Amazon Web Services CloudFront automatically identifies and serves static content from the closest datacenter irrespective of the region the site is hosted in. This results in drastic reduction of latency and faster loading of web artifacts.
Asynchronous communication ensures that the services/tiers are independent of each other. This characteristic allows the system to scale much farther than if all components are closely coupled together. Not all calls in your system need to be asynchronous. You can use the following criteria to qualify a call as asynchronous communication.

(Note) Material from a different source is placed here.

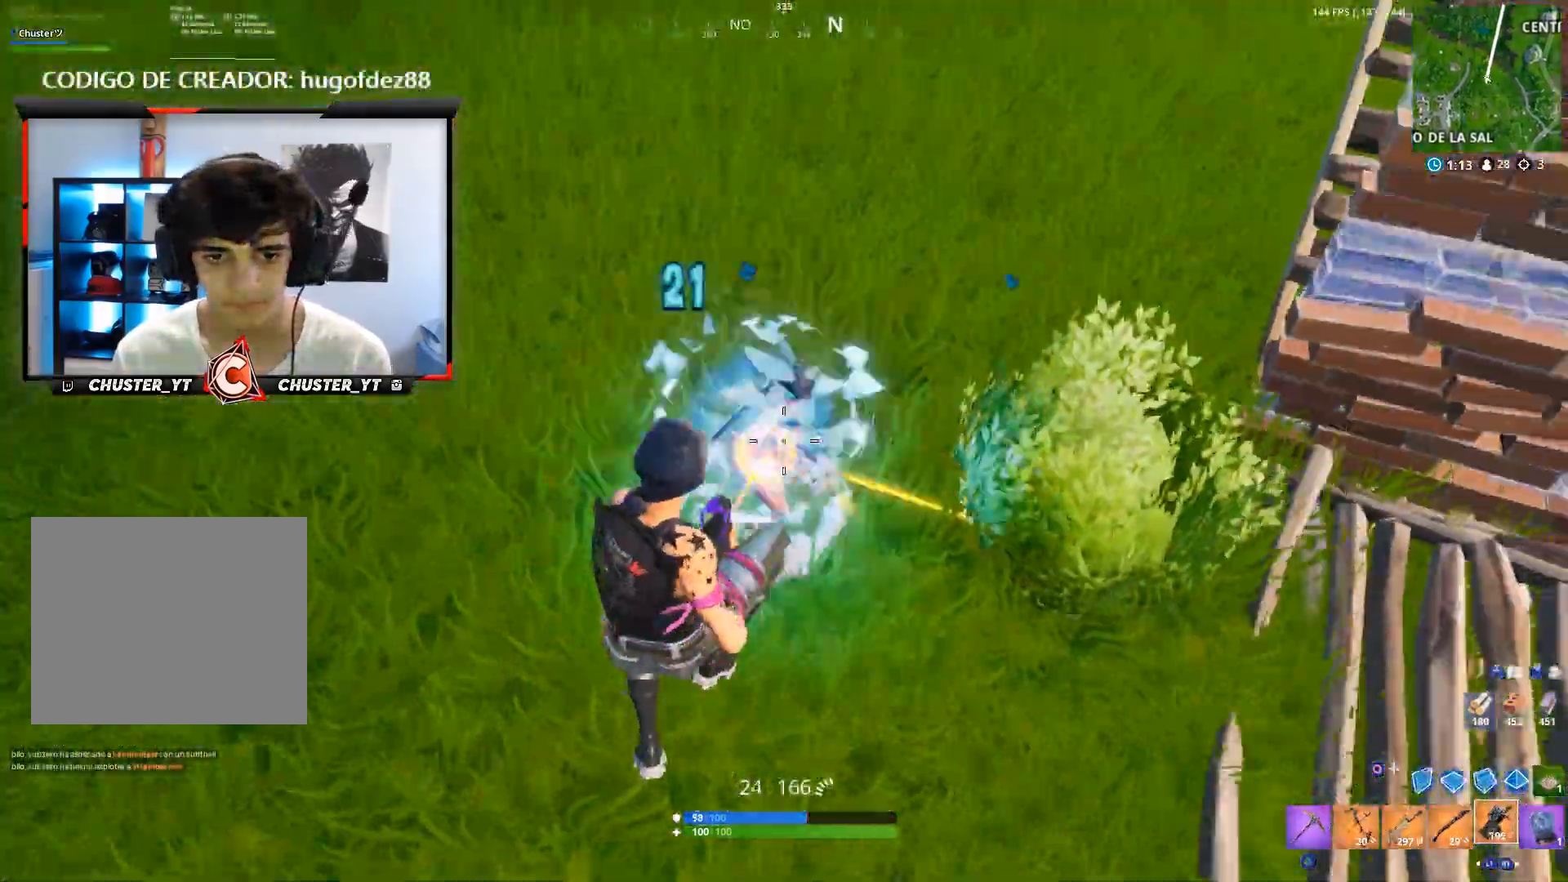
{"buttons": ["CIRCLE"], "left_stick": "up-right", "right_stick": "up", "events": [[267, "right_stick", "left"], [333, "right_stick", "up-left"], [433, "right_stick", "up"], [467, "R2", "up"], [500, "CIRCLE", "down"], [500, "left_stick", "up-right"]]}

- A call to a third party or external API.
- Long running processes
- Error prone/changed frequently methods.
- Any operation that does not need an immediate action as a response.
While you implement the message bus based asynchronous communication, you need to take care that the message bus can scale to the rise in traffic. RabbitMQ is a popular message-oriented middleware used by many applications. You can also consider ActiveMQ, Kafka and Amazon SQS as the other message queue options.
Similar to the Web tier the worker tier too needs to support horizontal scaling. The worker instances are independent processes that listen to the message queue and process the message as they are received.
The message bus size is a good parameter to monitor for scaling such that the number of worker instances increases with the increase in the number of message in the queue. Amazon AWS Auto Scaling groups and Rackspace Auto Scale are some examples of auto scaling options available with the respective cloud platforms.
A typical Database Tier of a scalable application would make use of both NoSQL and SQL databases as each of these have their own advantages. NoSQL can be used in the following scenarios where:
- A relational database will not scale to your application’s traffic at an acceptable cost.
- The data is unstructured/”schemaless”. The data does not need explicit definition of schema up front and can just include new fields without any formality.
- Your application data is expected to become so massive that it needs to be massively distributed
- The application needs fast key-value access.
You should avoid the use of NoSQL and use RDBMS databases in scenarios where:
- Complex/dynamic queries are needed. Complex queries are best served from an RDBMS.
- Transactions need guarantee of ACID (Atomicity, Consistency, Isolation, Durability) properties.
When it comes to NoSQL databases there are multiple options available like MongoDB, Cassandra, AWS DynamoDB and CouchDB. Google recently announced the availability of, Google Cloud Bigtable, a NoSQL database that drives nearly all of Google’s largest applications including Google Search, Gmail and Analytics.
We discussed the various components of a reference architecture that can be used to run different types of applications on the cloud. Each application will dictate the nature and scale of usage of these different components, but most applications will need all of these components to achieve scale. Most cloud vendors have managed service offerings that provide access to these components.